Rats that received AAVshPTEN and salmon fibrin exhibited greater recovery of forepaw function after cervical SCI. Format of graphs and group numbers are as in Figure 6. Values are group means ± SE. A, B, Graphs illustrating the mean percentage success over time for the CL paw versus the IL paw to the vector injections for different experimental groups. Asterisk in A indicates significant differences between the AAVshPTEN/fibrin group versus other groups (one-way ANOVA with Bonferroni's correction, p < 0.0001). Asterisks in B indicate significant differences between the AAVshPTEN/fibrin group versus other groups as follows: 38 and 55–57 dpi, p = 0.001; 50 dpi, p = 0.002; 62–64 dpi, p = 0.002; 69 dpi, p = 0.004; and 71 dpi, p < 0.0001. C, D, Mean percentage success for different steps (1–6) from all dpi for CL (C) and IL (D) paws. Asterisks in C and D indicate significant differences between the AAVshPTEN/fibrin group versus other groups (p < 0.0001). D, Daggers indicate significant differences between AAVshLuc/fibrin and AAVshPTEN groups on steps 1–4 (p < 0.0001) and step 5, (p = 0.003); carets indicate significant differences between the AAVshLuc/fibrin and AAVshLuc groups on step 1 (p = 0.004), steps 2–3 (p < 0.0001), step 4 (p = 0.001), and step 5 (p = 0.007).

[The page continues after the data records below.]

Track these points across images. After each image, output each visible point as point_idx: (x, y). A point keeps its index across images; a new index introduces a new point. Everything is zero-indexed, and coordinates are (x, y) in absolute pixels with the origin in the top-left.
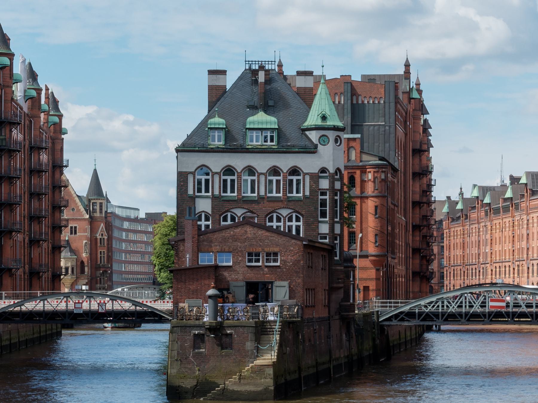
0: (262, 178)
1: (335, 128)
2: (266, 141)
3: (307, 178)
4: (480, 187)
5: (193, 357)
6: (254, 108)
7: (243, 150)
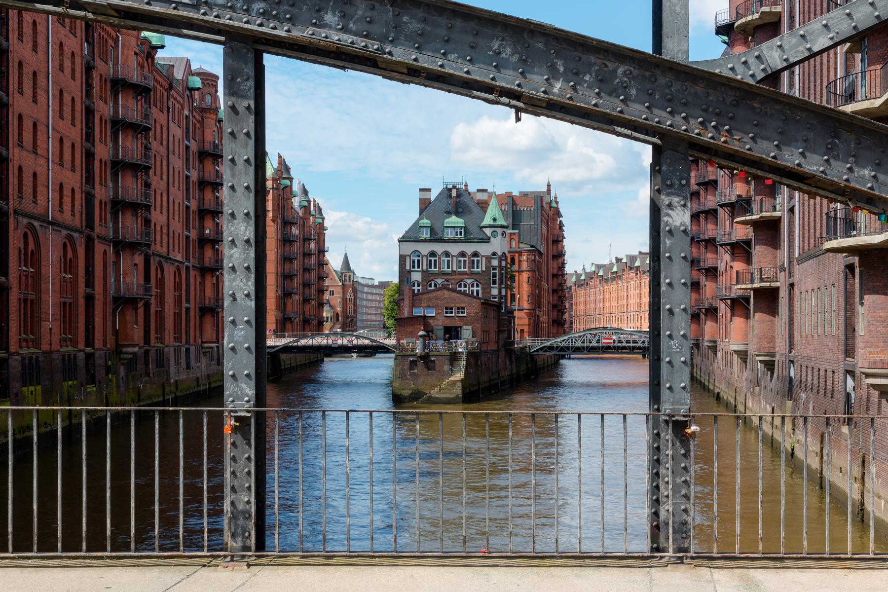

Larger numbers of BDA-labeled axons at the edge of the SCI lesion in rats treated with AAVshPTEN and salmon fibrin. A–C, Sagittal sections illustrating BDA-labeled axons near the lesion sites in the different groups. Lesion cavity is outlined in white and dotted vertical lines denote the rostral edge of the lesion, which is distance 0 for quantitative analysis in F. For all panels, the dorsal edge (D) is at the top and the rostral edge (R) is to the left. D, Enlargement of the boxed area in C. C, D, Asterisk indicates axons crossing into the lesion; double asterisks, BDA-labeled axons ventral to the lesion. E, Average numbers of BDA-labeled axons in cross-sections rostral to the injury. F, Average number of BDA-labeled axons in 0.5 mm increments from the injury beginning at the rostral lesion edge expressed as an index of the number of BDA axons/total number of BDA axons in rostral cross-sections. Group sizes were as follows: AAVshLuc, n = 4 (green bars); AAVshLuc/Fibrin, n = 4 (blue bars); AAVshPTEN, n = 5 (yellow bars); and AAVshPTEN/fibrin, n = 5 (red bars). Asterisks indicate significant differences between groups. Scale bars: A–C, 1 mm; D, 0.5 mm.